Of course I want to punch the air and say, “hells yeah!” to those cool kids in the video, but I don’t believe for a second they actually set up that course on their own. I think it illustrates the point: that this is still a bunch of adults telling kids what they should like. Sure, it’s educational and reinforces ideas I’d like my daughter to hear (that it’s not only a good idea for her to strongly consider the STEM fields, but that STEM can be fun). But it’s still a product. They’re still being sold something. They’re still telling my kid what to think. What she should like. What she shouldn’t like. How she should spend her time.
They spend two straight minutes crapping on girls who like princesses and pink in order to make their point. There are girls out there who like princesses and pink. And that’s okay. It’s also okay if a girl completely rejects that toy narrative and writes her own story. And it’s also okay if she wants to be a princess scientist. If she wants to mix all of her interests into one non-gender-specific salad.

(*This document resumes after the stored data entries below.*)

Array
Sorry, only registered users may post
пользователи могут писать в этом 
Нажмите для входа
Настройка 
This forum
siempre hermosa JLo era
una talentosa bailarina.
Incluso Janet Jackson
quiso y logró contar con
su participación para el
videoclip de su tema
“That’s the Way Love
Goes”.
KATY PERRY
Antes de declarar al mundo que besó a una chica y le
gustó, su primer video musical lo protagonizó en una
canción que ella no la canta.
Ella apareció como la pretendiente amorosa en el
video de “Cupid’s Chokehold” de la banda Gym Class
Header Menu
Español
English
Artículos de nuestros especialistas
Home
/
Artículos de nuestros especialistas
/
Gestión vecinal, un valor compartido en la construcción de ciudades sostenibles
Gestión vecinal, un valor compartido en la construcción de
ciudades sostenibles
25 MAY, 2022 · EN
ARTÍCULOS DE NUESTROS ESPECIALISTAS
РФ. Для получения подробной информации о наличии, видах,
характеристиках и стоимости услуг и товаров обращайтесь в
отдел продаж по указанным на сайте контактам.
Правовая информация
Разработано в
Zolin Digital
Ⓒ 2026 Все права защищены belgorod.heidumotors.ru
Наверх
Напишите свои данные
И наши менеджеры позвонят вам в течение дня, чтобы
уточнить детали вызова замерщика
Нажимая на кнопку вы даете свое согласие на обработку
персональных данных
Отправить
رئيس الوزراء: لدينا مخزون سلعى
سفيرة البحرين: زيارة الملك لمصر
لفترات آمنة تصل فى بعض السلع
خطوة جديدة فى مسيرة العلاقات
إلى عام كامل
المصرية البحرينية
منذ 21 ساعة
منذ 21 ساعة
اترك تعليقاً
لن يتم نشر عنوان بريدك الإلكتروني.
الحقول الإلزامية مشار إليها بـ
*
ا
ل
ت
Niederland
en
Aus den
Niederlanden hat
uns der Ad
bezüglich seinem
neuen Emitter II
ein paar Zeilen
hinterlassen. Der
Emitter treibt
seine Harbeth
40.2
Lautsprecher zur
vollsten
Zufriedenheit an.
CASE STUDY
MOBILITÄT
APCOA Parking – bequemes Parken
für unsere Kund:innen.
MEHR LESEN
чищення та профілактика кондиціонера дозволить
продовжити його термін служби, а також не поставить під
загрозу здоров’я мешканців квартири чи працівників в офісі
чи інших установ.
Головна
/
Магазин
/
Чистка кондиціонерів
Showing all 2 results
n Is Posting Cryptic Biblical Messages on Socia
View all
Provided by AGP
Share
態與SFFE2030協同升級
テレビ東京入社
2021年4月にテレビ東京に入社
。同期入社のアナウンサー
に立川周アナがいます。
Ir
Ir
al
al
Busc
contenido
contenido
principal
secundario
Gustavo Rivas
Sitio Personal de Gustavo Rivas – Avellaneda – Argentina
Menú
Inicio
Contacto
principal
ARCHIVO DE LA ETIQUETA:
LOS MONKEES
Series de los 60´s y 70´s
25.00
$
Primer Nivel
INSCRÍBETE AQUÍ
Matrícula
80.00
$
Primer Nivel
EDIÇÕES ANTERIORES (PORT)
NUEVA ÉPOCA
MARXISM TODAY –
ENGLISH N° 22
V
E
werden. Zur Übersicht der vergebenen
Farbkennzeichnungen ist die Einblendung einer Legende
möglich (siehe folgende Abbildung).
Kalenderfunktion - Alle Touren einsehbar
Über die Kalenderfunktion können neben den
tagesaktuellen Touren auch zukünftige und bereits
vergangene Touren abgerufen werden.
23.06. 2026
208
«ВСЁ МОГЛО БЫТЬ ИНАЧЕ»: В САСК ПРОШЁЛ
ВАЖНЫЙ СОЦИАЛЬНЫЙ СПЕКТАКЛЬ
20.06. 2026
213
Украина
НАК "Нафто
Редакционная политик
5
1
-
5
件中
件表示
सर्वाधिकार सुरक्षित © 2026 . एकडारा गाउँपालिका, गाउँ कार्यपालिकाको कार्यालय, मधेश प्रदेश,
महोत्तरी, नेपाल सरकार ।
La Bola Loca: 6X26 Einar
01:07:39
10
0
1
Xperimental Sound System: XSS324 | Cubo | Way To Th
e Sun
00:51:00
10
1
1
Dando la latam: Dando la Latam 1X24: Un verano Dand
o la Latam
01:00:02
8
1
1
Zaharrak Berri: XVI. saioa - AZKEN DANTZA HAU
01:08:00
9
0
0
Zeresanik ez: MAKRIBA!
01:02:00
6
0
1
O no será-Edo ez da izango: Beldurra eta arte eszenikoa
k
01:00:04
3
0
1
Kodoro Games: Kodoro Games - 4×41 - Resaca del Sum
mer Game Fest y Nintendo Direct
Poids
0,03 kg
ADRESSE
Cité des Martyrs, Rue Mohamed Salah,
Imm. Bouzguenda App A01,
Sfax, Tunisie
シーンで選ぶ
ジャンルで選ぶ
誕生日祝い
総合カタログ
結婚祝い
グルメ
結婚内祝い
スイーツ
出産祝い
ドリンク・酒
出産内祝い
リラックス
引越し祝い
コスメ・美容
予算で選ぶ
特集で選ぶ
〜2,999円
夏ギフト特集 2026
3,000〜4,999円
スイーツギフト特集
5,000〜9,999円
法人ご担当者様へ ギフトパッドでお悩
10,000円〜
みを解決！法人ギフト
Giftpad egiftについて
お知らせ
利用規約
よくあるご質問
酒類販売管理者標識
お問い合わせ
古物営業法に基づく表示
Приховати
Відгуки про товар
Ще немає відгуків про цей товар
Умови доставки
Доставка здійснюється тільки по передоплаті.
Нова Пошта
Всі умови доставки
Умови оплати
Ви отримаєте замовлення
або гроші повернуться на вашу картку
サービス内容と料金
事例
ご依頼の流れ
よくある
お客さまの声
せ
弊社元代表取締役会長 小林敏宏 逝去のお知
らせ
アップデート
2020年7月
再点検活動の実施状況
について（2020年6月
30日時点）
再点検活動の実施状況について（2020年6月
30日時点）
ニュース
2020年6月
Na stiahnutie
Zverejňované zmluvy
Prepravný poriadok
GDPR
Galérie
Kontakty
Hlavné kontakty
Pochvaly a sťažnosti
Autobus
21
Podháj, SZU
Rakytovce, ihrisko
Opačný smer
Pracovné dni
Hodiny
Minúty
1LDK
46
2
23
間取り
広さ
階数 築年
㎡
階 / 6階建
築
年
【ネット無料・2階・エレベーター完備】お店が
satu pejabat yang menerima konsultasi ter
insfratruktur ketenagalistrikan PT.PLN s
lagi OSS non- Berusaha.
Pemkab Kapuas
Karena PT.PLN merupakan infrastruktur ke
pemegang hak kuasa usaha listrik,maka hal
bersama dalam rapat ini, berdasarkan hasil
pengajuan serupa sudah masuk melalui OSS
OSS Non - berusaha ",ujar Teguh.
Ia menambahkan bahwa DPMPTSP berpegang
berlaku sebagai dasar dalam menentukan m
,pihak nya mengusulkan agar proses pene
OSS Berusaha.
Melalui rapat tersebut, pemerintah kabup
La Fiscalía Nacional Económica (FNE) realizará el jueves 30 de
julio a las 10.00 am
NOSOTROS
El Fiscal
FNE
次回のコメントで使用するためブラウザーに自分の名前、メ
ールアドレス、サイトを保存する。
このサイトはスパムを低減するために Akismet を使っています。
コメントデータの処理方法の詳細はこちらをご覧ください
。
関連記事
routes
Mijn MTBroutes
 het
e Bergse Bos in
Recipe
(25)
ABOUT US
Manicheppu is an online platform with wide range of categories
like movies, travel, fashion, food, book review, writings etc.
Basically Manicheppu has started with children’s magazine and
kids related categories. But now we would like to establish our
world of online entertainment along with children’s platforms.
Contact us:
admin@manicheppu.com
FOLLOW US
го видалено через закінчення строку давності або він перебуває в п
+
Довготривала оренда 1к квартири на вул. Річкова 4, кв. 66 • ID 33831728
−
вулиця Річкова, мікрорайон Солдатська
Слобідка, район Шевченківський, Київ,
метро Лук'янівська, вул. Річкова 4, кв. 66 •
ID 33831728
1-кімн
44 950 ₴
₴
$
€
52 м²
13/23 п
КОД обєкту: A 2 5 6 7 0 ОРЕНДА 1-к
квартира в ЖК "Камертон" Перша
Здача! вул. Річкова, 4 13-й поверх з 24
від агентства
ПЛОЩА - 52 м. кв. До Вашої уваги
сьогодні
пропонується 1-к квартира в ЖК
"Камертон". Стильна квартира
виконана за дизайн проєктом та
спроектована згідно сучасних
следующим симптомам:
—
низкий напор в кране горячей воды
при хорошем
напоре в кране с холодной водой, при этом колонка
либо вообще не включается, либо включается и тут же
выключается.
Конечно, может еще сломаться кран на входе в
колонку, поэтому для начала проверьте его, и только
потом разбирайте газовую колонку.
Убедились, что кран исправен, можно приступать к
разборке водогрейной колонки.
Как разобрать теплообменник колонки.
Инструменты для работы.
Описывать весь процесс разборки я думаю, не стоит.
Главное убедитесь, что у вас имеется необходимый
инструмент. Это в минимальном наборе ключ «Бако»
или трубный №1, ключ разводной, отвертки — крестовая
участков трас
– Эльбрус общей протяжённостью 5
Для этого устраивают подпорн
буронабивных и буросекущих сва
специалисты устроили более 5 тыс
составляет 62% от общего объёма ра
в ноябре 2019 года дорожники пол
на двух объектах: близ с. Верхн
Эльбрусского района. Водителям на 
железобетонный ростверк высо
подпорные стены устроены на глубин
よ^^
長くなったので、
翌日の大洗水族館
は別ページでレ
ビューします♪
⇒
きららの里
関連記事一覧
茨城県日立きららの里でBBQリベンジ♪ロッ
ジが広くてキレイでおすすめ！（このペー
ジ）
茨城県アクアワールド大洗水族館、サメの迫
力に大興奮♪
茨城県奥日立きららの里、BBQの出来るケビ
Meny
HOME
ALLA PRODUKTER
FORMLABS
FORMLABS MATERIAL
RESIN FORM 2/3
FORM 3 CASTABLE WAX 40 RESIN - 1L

I want the ChickieNob to choose her own interests, and I want the rest of the world to respect her interests, whatever they may be. She will always be swayed by marketing — we all are. But just as my first instinct was “ooooh, me want” (I can’t even use correct grammar when I covet) when I saw the GoldieBlox video, I’m glad I have a second instinct that kicks in and says, “hey, we have toys that not only accomplish the same thing, but both my kids are welcome to play them.”
Because sometimes my daughter plays with other girls. And sometimes my daughter plays with boys. And I just want her to feel as if all the toys can be dumped in front of all people with the message “let’s play!”
I’m glad Debbie Sterling made her toy and got it out there on the market. I wish her a lot of luck in getting this toy into the right hands. Based on the reaction on Facebook, it seems very popular. I would encourage those excited parents to really look at the quality of the toy: how many hours of play will your child get from this set? Is there another toy on the market that accomplishes the same thing that costs less or contains more value per dollar? As I said, I know nothing about this product except what I saw in the YouTube video and her original TED talk. (Remember, I’m on a tight toy budget. Our motto is repurpose, repurpose, repurpose. Or, “everything old is new again!” Or, “you’re not getting another toy. Play with what you own.”)
Sterling’s heart is in the right place. I’m just a cranky woman who is tired of people marketing to my daughter. The ChickieNob is asked by toy manufacturers to navigate a gender minefield, to make enormous statements with her toy choice, and to align herself with either the Princess-embracers or the Princess-rejectors. And she’s a little too complicated for that. She contains interest multitudes.
Plus that is too much pressure to put on a damn kid.
Please don’t miss my point: I want girls to use engineering toys. If GoldieBlox is what makes that happen, then I’ll be stepping up and cheering on GoldieBlox. But until I know more about this product, I can only comment on the presentation. And that YouTube video was a piece of really slick marketing. I almost forgot I was being sold something as I watched the obstacle course unfold.